I am, by any reasonable measure, peaking.
One book in the world. One two weeks from release. The second books in both series queuing up behind them like very patient, very demanding children who know their turn is coming. Life at the moment is an unending carousel of blog posts and release dates and Instagram content and newsletter chains and trying to remember which pen name needs what and when, and I am riding it with all the grace of someone who only yesterday slept until one forty in the afternoon.
In my defence — and I do have a defence — I only went to sleep after the sun came up. So technically it wasn’t a late start so much as a very committed finish to the previous day. This is the story I’m telling and I’m not taking questions.
My cousin, who is a saint among people, fed the fur babies for me while I was horizontal and completely unavailable to the world. I owe her something nice. Possibly several somethings.
Tomorrow is a real day with real tasks. Jo and I are going shopping — groceries, chicken feed, the great recycling of the accumulated drink containers which have reached a volume I’m not going to specify publicly. And we need to find some solution to the poultry situation, which has become a matter of some delicacy.
The birds have been visiting the neighbours.

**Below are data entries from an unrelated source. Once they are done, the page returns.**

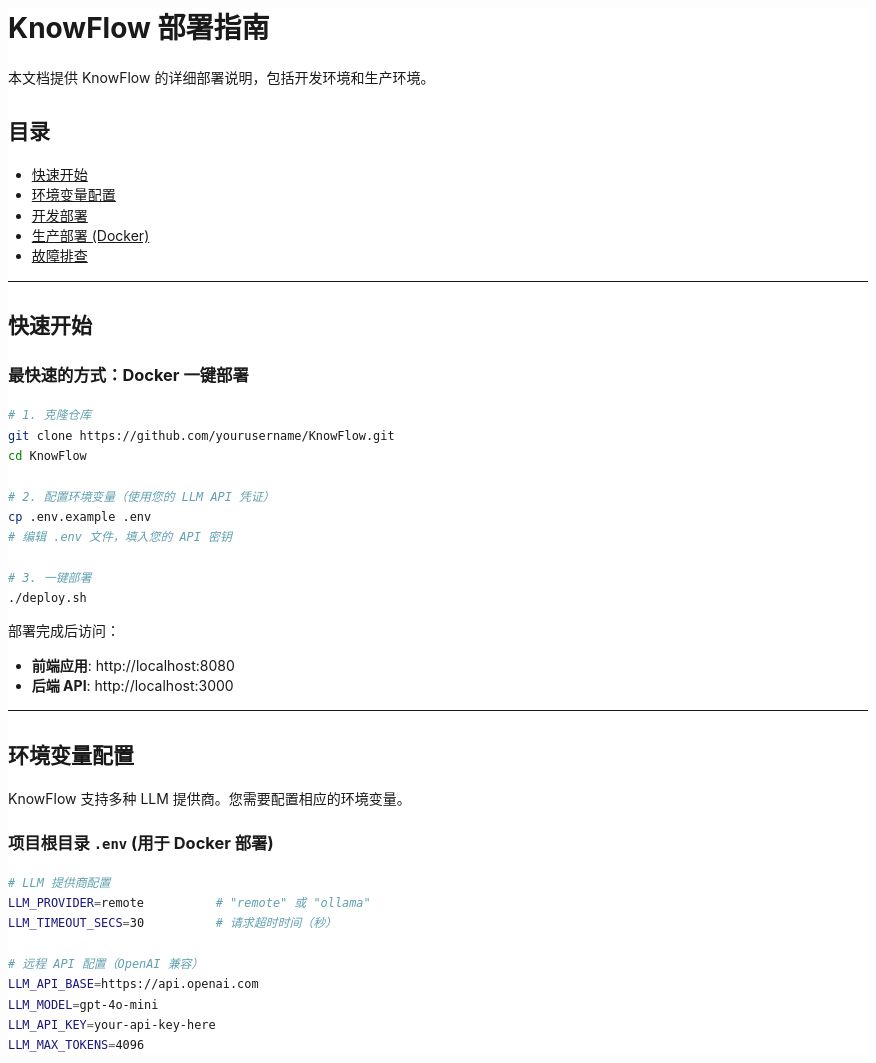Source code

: # KnowFlow 部署指南

本文档提供 KnowFlow 的详细部署说明，包括开发环境和生产环境。

## 目录

- [快速开始](#快速开始)
- [环境变量配置](#环境变量配置)
- [开发部署](#开发部署)
- [生产部署 (Docker)](#生产部署-docker)
- [故障排查](#故障排查)

---

## 快速开始

### 最快速的方式：Docker 一键部署

```bash
# 1. 克隆仓库
git clone https://github.com/yourusername/KnowFlow.git
cd KnowFlow

# 2. 配置环境变量（使用您的 LLM API 凭证）
cp .env.example .env
# 编辑 .env 文件，填入您的 API 密钥

# 3. 一键部署
./deploy.sh
```

部署完成后访问：
- **前端应用**: http://localhost:8080
- **后端 API**: http://localhost:3000

---

## 环境变量配置

KnowFlow 支持多种 LLM 提供商。您需要配置相应的环境变量。

### 项目根目录 `.env` (用于 Docker 部署)

```bash
# LLM 提供商配置
LLM_PROVIDER=remote          # "remote" 或 "ollama"
LLM_TIMEOUT_SECS=30          # 请求超时时间（秒）

# 远程 API 配置（OpenAI 兼容）
LLM_API_BASE=https://api.openai.com
LLM_MODEL=gpt-4o-mini
LLM_API_KEY=your-api-key-here
LLM_MAX_TOKENS=4096
```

Not in an aggressive way. Not in a way that suggests anything other than genuine sociable interest in what is happening next door. But poultry are not, it turns out, universally welcomed as impromptu visitors, and the neighbours have expressed that they would prefer their yard to remain a poultry-optional space. I feel this is a reasonable position to hold and I am not unsympathetic. The birds, however, have opinions about fences that I can only describe as flexible.
They are poultry. Not social butterflies. Someone needs to explain this to them.
We have also been continuing our Supernatural rewatch, which has introduced a complication I was not prepared for.
Jensen Ackles crying.
I am a grown woman of a certain age. I am, in fact, old enough to be his grandmother, a fact I am choosing to hold loosely because it is not helpful to anyone. And yet. Tears on those lashes do something to my nervous system that I cannot fully explain or justify and am not going to try. There is an instinct that fires — part maternal, part something that is absolutely not maternal — that just wants to make it better. All of it better. Not always in a PG manner. I said what I said.
I am not proud. I am also not sorry. He started it.

Anyway. One book in the world. One two weeks out. The cycle beginning again. The blogs continuing. The Instagram posts requiring their regular feeding. The chickens wandering wherever they like and the cats negotiating their complicated feelings about Pusheens.
And Dean Winchester somewhere in the middle of all of it, being unreasonably beautiful about his feelings.
This is the life. I have chosen it completely and I would choose it again.
After a sleep, though. Preferably before sunrise this time.